I don’t know why I’m drawn to do reviews of some of these more silly fragrances sometimes but you can chalk this one up to curiosity. Like that time I smelled Danielle Steel and decided I didn’t like her.
In Bottle: Citrus with a bunch of florals, rather sweet, with a violent note that makes me think of sticky flowers floating in cough syrup.
Applied: Goes on as a citrus with a sweetened pile of sugar. Again, that sticky flowers in cough syrup scent. It’s quite distracting as Vampire seems to want to get sweeter and sweeter on me as it slowly introduces more and more flowers. But it hits a road block before it goes too far with the chocolate note coming in to join the fray. What I end up with is a sickly sweet floral with chocolate slathered on top. The dry down occurs about nine hours later because Vampire has one major thing going for it and that is that this scent will not give up. It’s strong and it’ll last a very long time. Anyway, the dry down is remarkably pleasant if somewhat banal as the sweetness finally goes away giving the base of Vampire a rather pleasant mix of sandalwood and gentle amber. But that’s after you survive the top and middle notes.

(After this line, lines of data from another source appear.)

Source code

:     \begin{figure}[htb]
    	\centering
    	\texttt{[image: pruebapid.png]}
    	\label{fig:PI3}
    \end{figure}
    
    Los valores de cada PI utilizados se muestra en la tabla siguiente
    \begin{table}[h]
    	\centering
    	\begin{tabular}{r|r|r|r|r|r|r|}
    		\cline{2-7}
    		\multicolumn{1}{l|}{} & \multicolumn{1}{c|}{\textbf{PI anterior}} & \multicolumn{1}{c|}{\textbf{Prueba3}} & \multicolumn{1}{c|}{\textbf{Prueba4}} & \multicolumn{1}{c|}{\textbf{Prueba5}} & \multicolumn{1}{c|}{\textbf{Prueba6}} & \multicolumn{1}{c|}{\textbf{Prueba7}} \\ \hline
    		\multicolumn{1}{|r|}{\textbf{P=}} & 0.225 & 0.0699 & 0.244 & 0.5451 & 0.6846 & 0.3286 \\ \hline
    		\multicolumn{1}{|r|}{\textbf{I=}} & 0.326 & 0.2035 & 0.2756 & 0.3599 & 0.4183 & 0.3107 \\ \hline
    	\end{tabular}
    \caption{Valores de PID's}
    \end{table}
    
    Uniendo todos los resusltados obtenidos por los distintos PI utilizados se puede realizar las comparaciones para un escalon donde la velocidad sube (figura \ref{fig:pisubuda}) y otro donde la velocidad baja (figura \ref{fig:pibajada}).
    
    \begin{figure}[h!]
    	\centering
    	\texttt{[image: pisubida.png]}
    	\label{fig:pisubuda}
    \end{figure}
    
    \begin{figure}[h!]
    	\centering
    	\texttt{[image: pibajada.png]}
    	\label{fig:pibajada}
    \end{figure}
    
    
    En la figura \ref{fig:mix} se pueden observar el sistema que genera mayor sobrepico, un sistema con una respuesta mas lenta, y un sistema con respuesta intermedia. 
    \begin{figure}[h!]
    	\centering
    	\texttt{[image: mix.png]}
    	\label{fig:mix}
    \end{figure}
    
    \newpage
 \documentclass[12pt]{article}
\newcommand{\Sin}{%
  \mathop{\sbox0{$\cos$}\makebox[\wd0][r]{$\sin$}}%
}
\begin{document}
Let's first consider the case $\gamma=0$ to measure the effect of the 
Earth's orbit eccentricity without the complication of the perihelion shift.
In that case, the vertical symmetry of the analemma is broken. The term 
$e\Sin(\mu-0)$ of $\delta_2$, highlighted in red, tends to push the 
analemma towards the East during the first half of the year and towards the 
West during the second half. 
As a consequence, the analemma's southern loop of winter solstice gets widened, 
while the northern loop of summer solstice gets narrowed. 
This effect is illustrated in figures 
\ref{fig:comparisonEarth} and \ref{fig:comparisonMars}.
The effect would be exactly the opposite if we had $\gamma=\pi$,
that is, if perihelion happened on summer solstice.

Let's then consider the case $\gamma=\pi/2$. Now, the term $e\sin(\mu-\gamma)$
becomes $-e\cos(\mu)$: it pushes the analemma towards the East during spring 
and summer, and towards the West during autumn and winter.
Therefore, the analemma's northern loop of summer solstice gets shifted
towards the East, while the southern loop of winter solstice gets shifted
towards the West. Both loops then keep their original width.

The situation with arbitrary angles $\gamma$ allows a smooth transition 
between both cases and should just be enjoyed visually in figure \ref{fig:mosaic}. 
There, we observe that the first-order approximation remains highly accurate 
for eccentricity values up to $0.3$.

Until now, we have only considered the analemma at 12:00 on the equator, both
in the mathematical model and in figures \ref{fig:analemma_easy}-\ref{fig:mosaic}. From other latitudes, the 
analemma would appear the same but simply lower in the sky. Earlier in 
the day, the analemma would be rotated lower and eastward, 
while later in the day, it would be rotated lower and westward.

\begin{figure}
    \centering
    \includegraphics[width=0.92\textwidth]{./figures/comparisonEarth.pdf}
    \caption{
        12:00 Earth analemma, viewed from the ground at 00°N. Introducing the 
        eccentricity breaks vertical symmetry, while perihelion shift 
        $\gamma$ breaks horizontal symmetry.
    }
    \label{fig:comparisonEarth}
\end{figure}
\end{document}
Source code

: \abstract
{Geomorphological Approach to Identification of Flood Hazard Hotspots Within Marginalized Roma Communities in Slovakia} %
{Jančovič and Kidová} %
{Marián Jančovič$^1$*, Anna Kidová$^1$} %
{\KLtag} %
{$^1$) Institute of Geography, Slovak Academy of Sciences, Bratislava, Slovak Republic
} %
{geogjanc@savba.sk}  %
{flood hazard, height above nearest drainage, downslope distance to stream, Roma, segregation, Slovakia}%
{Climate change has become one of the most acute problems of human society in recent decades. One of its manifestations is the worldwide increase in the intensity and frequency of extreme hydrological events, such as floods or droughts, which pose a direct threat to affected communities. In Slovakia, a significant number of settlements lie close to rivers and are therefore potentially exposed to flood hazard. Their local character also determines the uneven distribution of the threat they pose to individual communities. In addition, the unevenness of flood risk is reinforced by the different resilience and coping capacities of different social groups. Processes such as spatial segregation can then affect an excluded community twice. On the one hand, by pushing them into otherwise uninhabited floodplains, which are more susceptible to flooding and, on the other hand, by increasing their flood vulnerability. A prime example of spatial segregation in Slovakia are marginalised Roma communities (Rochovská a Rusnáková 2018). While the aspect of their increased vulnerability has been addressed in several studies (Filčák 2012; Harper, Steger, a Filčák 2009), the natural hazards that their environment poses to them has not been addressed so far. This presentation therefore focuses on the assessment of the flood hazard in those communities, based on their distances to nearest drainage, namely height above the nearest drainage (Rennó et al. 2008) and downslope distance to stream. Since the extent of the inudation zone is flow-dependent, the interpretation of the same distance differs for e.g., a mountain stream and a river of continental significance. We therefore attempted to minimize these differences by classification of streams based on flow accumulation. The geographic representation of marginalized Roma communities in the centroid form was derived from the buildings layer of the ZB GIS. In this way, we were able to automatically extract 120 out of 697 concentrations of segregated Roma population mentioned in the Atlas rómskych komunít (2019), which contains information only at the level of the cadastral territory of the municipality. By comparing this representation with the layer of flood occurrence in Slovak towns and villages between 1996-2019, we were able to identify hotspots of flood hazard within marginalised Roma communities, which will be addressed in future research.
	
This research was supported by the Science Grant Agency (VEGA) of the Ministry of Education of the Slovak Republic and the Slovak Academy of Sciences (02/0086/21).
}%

Extra: Parfums de Coeur etched a place for themselves making “Designer Impostors” a somewhat different concept than counterfeits–I guess. Impostor fragrances basically try their best to match the scent of a designer perfume. Often they are sold at a cheaper price in cheaper packaging as is the case with Parfums de Coeur. Whether you approve of this practice or not, Parfums de Coeur offers a few “Designer Impostors” and a few original fragrances, such as Vampire.
Design: The bottle design for vampire is obviously not for me. I’m not entirely sure what was being accomplished here but the bottling is a major turn off. I like simple though, and this is anything but. It seems like the bottling took a strange mix of Cashmere Mist and original Chloe’s packaging and mashed in a muscles or veins motif onto the glass.
Fragrance Family: Floral Gourmand
Notes: Clementine, plum flower, wisteria, violet, chocolate cosmos, sandalwood, amber, musk.
I don’t think cheapie is going to do it for me. I already have a cheapie in my top ten favorites with Plumdrop and Vampire is geared at way too young an audience for me to pull off. It’s sweet, it’s a gourmand, it doesn’t make me think of vampires or sultriness. But it is very young, and the price is right.
Reviewed in This Post: Vampire, 2010, Eau de Parfum.